ACTIVITY ->
Write out the entries below once more, exactly.

• • • •

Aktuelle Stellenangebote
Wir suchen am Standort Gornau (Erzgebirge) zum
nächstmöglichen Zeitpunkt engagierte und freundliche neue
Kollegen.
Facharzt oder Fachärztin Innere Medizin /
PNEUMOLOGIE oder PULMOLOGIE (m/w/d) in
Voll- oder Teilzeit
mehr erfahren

• • • •

ANSWER ->
Aktuelle Stellenangebote
Wir suchen am Standort Gornau (Erzgebirge) zum
nächstmöglichen Zeitpunkt engagierte und freundliche neue
Kollegen.
Facharzt oder Fachärztin Innere Medizin /
PNEUMOLOGIE oder PULMOLOGIE (m/w/d) in
Voll- oder Teilzeit
mehr erfahren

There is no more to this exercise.